When you see the notation \( \frac{\partial z}{\partial x} \), it means we're looking at the rate of change of \( z \) in the \( x \) direction. Similarly, \( \frac{\partial z}{\partial y} \) finds the rate of change in the \( y \) direction. The total change in \( z \), when both \( x \) and \( y \) change, combines these partial derivatives with the derivatives of \( x \) and \( y \) with respect to \( t \), using the chain rule.

The chain rule is a fundamental concept in calculus that allows us to differentiate composite functions effectively. It's particularly useful when dealing with functions that are not directly defined in terms of a single variable but through other functions. In our exercise, to find \( \frac{d z}{d t} \), we apply the chain rule:

• First, differentiate \( z \) with respect to \( x \) and \( y \). This gives \( \frac{\partial z}{\partial x} \) and \( \frac{\partial z}{\partial y} \).
• Next, find \( \frac{d x}{d t} \) and \( \frac{d y}{d t} \), the derivatives of \( x \) and \( y \) with respect to \( t \).
• Finally, combine these results using the chain rule: \( \frac{dz}{dt} = \frac{\partial z}{\partial x} \cdot \frac{dx}{dt} + \frac{\partial z}{\partial y} \cdot \frac{dy}{dt} \).

Through this process, you can see how the interrelationship between \( x \), \( y \), and \( t \) affects \( z \) as \( t \) changes.

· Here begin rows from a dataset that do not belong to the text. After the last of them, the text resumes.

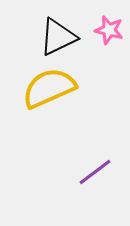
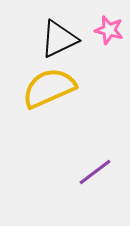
black triangle: moved 1 px right, 2 px down
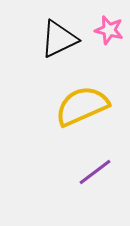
yellow semicircle: moved 33 px right, 18 px down
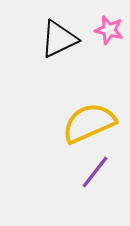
yellow semicircle: moved 7 px right, 17 px down
purple line: rotated 15 degrees counterclockwise
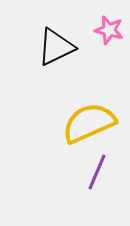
black triangle: moved 3 px left, 8 px down
purple line: moved 2 px right; rotated 15 degrees counterclockwise
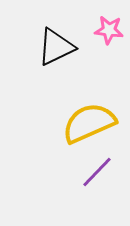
pink star: rotated 8 degrees counterclockwise
purple line: rotated 21 degrees clockwise
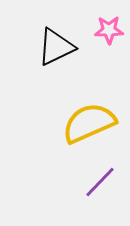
pink star: rotated 8 degrees counterclockwise
purple line: moved 3 px right, 10 px down
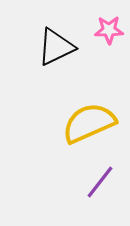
purple line: rotated 6 degrees counterclockwise
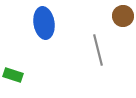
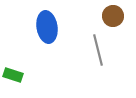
brown circle: moved 10 px left
blue ellipse: moved 3 px right, 4 px down
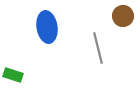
brown circle: moved 10 px right
gray line: moved 2 px up
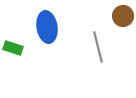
gray line: moved 1 px up
green rectangle: moved 27 px up
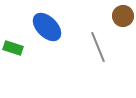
blue ellipse: rotated 36 degrees counterclockwise
gray line: rotated 8 degrees counterclockwise
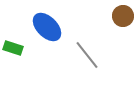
gray line: moved 11 px left, 8 px down; rotated 16 degrees counterclockwise
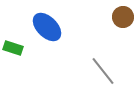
brown circle: moved 1 px down
gray line: moved 16 px right, 16 px down
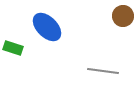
brown circle: moved 1 px up
gray line: rotated 44 degrees counterclockwise
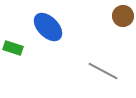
blue ellipse: moved 1 px right
gray line: rotated 20 degrees clockwise
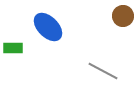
green rectangle: rotated 18 degrees counterclockwise
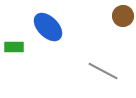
green rectangle: moved 1 px right, 1 px up
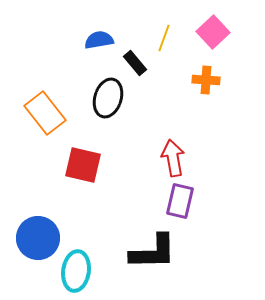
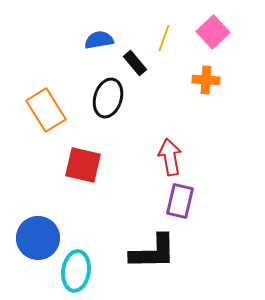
orange rectangle: moved 1 px right, 3 px up; rotated 6 degrees clockwise
red arrow: moved 3 px left, 1 px up
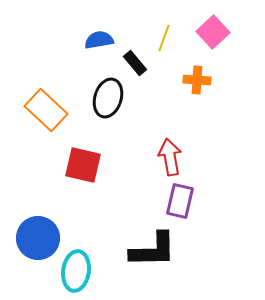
orange cross: moved 9 px left
orange rectangle: rotated 15 degrees counterclockwise
black L-shape: moved 2 px up
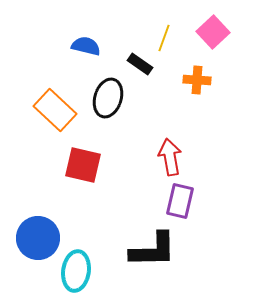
blue semicircle: moved 13 px left, 6 px down; rotated 24 degrees clockwise
black rectangle: moved 5 px right, 1 px down; rotated 15 degrees counterclockwise
orange rectangle: moved 9 px right
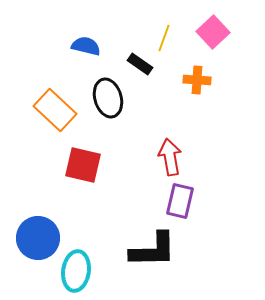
black ellipse: rotated 33 degrees counterclockwise
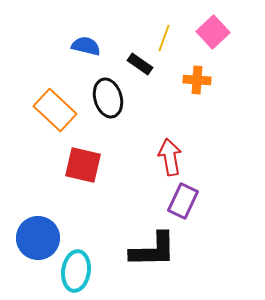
purple rectangle: moved 3 px right; rotated 12 degrees clockwise
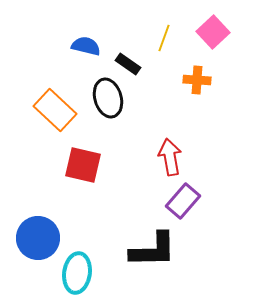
black rectangle: moved 12 px left
purple rectangle: rotated 16 degrees clockwise
cyan ellipse: moved 1 px right, 2 px down
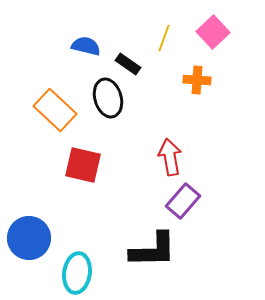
blue circle: moved 9 px left
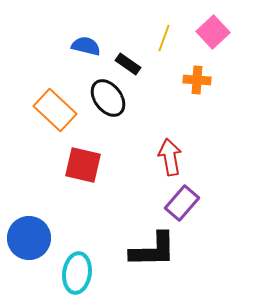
black ellipse: rotated 21 degrees counterclockwise
purple rectangle: moved 1 px left, 2 px down
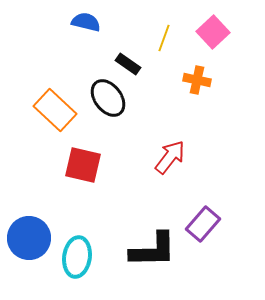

Trigonometric functions such as sine and cosine often appear in calculus problems, especially when dealing with periodic or oscillating phenomena. In this exercise, both \( x \) and \( y \) are expressed in terms of trigonometric functions of \( t \): \( x = 2 \cos(t) + 1 \) and \( y = \sin(t) - 3 \).
These functions are crucial when evaluating the derivative of \( z \) with respect to \( t \). When differentiating \( 10 \cos t + 2 \sin t \), we recall the derivatives \( \frac{d}{dt}(\cos t) = -\sin t \) and \( \frac{d}{dt}(\sin t) = \cos t \).
These trigonometric derivatives are fundamental pieces in evaluating \( \frac{dz}{dt} \) and ensure we understand the behavior of \( z \) as \( t \) varies. If the exercise involves finding critical points, knowing how these derivatives influence \( z \) is critical in determining where \( \frac{dz}{dt} = 0 \).

Critical points in a function are where its derivative is zero or undefined. These points are significant as they often correspond to maximum, minimum, or saddle points of the function. In our problem, finding critical points involves identifying where \( \frac{dz}{dt} = 0 \).
The equation \(-10 \sin t + 2 \cos t = 0\) provides us with a condition for critical points. By rearranging terms, we get \( \tan t = \frac{1}{5} \). This indicates where the slope of \( z \) with respect to \( t \) is zero.
The solutions, \( t = \arctan \left( \frac{1}{5} \right) + n\pi \), for integer \( n \), represent the possible values of \( t \) where the changes in \( z \) momentarily pause. This can reflect turning points or simply flat regions, depending on the broader context of the function.